Data entries
════════════════
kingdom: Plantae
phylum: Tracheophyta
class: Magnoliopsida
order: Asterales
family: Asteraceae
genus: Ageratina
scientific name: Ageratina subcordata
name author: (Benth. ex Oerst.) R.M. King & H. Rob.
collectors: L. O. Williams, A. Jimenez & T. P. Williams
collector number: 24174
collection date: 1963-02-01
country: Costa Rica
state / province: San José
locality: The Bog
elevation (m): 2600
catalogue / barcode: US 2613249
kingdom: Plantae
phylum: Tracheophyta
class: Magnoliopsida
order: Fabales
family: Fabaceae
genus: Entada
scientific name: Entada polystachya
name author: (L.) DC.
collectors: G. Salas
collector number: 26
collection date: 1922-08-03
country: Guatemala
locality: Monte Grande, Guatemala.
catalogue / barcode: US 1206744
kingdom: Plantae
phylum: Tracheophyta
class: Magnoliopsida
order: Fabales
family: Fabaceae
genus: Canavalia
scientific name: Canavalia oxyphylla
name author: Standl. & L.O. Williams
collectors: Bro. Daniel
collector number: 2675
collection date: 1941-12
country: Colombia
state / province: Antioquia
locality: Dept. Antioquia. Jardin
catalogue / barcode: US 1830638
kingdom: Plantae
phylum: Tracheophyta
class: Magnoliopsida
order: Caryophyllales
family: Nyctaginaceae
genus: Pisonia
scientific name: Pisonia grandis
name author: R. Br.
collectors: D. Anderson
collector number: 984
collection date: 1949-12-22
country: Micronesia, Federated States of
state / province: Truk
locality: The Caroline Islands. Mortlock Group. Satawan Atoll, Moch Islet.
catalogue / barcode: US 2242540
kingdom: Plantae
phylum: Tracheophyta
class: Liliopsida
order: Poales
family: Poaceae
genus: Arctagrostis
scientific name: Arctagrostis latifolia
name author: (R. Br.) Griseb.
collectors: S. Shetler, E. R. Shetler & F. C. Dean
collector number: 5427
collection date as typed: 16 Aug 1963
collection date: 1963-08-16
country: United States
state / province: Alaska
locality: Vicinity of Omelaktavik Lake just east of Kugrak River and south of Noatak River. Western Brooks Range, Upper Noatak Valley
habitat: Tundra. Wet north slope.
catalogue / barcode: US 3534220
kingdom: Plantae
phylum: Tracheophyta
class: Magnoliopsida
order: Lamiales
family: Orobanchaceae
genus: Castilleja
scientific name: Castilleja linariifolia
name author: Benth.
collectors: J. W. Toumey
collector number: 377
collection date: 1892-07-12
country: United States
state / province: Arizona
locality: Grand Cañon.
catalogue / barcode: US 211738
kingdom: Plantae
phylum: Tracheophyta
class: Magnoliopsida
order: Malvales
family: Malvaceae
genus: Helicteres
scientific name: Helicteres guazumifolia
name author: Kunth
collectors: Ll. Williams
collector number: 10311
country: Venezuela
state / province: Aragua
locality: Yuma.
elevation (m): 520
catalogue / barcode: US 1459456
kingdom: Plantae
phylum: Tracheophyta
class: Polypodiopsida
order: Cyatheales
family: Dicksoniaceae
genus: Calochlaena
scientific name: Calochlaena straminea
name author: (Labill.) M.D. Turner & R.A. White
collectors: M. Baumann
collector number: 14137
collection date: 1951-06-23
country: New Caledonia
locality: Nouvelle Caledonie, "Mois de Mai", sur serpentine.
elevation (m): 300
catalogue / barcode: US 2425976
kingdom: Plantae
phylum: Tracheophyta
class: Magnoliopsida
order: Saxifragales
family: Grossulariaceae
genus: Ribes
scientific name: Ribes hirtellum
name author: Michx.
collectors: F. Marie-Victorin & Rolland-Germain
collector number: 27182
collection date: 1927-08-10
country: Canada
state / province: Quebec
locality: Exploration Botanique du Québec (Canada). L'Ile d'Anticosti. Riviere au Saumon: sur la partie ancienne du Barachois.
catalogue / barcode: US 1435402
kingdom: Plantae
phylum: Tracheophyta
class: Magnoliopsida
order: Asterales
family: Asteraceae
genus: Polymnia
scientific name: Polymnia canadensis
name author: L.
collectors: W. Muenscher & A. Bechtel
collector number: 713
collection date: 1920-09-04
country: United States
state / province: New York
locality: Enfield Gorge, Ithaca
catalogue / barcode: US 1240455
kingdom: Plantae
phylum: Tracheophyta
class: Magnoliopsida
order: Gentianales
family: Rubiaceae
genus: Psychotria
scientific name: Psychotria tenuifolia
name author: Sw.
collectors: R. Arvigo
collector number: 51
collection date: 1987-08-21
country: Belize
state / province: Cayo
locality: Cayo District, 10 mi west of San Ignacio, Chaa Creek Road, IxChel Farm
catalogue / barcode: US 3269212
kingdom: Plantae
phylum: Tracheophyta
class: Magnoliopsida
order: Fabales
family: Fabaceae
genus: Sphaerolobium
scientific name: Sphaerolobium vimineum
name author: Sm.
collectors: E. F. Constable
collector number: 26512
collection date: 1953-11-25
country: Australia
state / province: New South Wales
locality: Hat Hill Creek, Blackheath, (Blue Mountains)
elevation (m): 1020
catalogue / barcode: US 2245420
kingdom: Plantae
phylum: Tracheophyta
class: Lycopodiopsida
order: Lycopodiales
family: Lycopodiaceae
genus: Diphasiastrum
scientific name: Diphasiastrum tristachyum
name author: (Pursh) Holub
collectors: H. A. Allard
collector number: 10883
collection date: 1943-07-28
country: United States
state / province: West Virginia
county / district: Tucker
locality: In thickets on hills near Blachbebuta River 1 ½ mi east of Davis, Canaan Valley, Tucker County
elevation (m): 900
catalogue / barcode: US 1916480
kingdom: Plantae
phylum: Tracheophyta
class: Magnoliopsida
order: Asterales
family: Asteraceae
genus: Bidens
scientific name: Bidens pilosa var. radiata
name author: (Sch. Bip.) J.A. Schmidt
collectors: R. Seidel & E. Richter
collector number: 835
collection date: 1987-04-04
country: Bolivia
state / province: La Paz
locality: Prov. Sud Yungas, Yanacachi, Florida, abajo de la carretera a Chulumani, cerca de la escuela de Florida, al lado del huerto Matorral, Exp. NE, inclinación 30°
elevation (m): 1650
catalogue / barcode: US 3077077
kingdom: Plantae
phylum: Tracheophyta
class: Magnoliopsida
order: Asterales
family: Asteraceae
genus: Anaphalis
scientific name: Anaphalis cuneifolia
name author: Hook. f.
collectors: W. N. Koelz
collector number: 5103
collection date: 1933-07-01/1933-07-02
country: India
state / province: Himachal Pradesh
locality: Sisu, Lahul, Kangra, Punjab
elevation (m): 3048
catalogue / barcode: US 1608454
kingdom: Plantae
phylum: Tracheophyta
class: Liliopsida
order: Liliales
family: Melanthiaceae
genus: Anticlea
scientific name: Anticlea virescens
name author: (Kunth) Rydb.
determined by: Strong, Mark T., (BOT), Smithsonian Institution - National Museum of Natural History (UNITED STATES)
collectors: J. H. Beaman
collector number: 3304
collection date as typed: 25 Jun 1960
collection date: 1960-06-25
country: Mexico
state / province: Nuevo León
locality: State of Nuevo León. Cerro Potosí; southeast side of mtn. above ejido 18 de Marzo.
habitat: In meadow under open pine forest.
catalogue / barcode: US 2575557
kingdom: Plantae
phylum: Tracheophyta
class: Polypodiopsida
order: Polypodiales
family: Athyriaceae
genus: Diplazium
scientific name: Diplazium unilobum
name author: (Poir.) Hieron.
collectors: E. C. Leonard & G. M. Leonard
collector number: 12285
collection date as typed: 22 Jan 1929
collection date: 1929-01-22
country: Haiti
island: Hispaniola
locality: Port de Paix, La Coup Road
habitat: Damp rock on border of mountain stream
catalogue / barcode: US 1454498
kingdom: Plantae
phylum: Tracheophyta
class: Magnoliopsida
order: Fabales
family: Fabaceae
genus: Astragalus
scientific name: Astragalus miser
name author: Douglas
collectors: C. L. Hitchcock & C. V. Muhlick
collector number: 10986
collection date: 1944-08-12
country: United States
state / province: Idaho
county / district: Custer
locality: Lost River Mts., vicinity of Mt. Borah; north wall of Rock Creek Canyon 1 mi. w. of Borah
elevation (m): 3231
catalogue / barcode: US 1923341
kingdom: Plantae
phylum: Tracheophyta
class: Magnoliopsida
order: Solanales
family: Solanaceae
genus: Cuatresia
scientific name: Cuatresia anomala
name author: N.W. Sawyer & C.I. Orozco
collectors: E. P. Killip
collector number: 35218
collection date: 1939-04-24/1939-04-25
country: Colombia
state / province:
════════════════
**DO THIS**
Rewrite the items above as a two-column CSV with the headers field and value, starting at the line that contains "genus: Polymnia" and stopping after the line that contains "genus: Psychotria". Give one row per item, put each entry in quotation marks, and replace any line breaks with spaces.

**ANSWER BELOW**
field,value
"genus:","Polymnia"
"scientific name:","Polymnia canadensis"
"name author:","L."
"collectors:","W. Muenscher & A. Bechtel"
"collector number:","713"
"collection date:","1920-09-04"
"country:","United States"
"state / province:","New York"
"locality:","Enfield Gorge, Ithaca"
"catalogue / barcode:","US 1240455"
"kingdom:","Plantae"
"phylum:","Tracheophyta"
"class:","Magnoliopsida"
"order:","Gentianales"
"family:","Rubiaceae"
"genus:","Psychotria"